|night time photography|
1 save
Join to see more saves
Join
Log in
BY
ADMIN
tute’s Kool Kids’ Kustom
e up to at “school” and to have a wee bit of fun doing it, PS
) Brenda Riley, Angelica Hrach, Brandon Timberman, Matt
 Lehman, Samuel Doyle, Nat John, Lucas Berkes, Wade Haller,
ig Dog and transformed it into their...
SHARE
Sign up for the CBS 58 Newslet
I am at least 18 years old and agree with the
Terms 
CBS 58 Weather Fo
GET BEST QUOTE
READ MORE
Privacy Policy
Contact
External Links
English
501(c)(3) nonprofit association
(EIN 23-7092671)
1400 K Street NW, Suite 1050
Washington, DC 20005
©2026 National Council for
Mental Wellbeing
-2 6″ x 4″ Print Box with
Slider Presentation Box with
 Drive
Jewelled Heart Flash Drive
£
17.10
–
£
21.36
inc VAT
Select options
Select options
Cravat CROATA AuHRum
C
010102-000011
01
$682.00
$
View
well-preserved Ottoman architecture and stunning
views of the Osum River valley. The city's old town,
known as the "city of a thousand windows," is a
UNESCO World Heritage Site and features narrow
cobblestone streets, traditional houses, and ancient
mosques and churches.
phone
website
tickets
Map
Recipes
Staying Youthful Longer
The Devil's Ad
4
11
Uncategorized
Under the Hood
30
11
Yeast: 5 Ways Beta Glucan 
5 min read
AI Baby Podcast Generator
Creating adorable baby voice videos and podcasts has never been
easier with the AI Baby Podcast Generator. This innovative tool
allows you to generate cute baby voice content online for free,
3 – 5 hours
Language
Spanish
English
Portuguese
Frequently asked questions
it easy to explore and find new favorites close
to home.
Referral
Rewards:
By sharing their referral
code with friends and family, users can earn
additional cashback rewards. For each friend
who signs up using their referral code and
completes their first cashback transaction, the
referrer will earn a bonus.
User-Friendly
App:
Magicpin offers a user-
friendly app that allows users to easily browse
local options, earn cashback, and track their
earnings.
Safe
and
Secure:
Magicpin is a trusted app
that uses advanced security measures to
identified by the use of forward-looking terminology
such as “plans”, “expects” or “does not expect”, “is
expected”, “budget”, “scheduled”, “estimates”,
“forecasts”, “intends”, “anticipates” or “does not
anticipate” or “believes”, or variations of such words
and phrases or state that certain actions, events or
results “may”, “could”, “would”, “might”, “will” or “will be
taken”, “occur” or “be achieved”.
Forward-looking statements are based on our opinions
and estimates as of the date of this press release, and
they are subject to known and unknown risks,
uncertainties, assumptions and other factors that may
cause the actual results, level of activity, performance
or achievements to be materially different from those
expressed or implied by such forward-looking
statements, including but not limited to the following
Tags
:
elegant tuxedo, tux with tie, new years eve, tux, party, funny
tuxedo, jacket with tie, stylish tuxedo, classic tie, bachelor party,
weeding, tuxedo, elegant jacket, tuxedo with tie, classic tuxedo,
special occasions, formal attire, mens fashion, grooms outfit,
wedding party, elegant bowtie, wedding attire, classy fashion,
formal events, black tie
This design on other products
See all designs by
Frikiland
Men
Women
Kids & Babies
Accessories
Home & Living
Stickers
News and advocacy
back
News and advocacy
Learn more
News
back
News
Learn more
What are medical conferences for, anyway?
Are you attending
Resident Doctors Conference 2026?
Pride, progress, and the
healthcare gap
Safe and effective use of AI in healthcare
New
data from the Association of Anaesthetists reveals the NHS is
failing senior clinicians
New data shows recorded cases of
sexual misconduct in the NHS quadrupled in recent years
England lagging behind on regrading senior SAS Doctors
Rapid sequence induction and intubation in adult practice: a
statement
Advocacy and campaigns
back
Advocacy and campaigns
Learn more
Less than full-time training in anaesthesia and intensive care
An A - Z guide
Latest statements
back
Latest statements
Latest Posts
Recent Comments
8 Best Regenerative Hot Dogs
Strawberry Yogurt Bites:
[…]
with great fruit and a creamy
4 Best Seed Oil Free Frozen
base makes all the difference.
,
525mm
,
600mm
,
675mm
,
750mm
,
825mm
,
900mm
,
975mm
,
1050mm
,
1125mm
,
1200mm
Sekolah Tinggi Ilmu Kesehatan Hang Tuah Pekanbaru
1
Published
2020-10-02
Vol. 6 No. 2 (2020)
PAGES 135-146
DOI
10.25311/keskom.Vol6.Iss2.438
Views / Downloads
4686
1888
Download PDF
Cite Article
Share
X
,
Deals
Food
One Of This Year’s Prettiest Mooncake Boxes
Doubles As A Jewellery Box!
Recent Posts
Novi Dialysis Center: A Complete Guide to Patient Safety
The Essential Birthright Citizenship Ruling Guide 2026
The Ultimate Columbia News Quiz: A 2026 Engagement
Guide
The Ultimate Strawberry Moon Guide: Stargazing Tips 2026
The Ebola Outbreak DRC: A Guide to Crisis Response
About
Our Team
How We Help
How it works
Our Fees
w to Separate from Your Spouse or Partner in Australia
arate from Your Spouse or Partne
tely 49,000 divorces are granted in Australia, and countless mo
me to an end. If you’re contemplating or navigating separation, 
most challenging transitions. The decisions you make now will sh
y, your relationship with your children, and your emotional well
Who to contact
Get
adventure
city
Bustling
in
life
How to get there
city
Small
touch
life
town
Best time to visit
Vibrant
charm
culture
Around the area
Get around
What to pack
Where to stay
---
■ What the task requires ■
The response must consist solely of the lines from the first line of the entries through the line containing "-2 6″ x 4″ Print Box with", repeated exactly.

■ Response ■
|night time photography|
1 save
Join to see more saves
Join
Log in
BY
ADMIN
tute’s Kool Kids’ Kustom
e up to at “school” and to have a wee bit of fun doing it, PS
) Brenda Riley, Angelica Hrach, Brandon Timberman, Matt
 Lehman, Samuel Doyle, Nat John, Lucas Berkes, Wade Haller,
ig Dog and transformed it into their...
SHARE
Sign up for the CBS 58 Newslet
I am at least 18 years old and agree with the
Terms 
CBS 58 Weather Fo
GET BEST QUOTE
READ MORE
Privacy Policy
Contact
External Links
English
501(c)(3) nonprofit association
(EIN 23-7092671)
1400 K Street NW, Suite 1050
Washington, DC 20005
©2026 National Council for
Mental Wellbeing
-2 6″ x 4″ Print Box with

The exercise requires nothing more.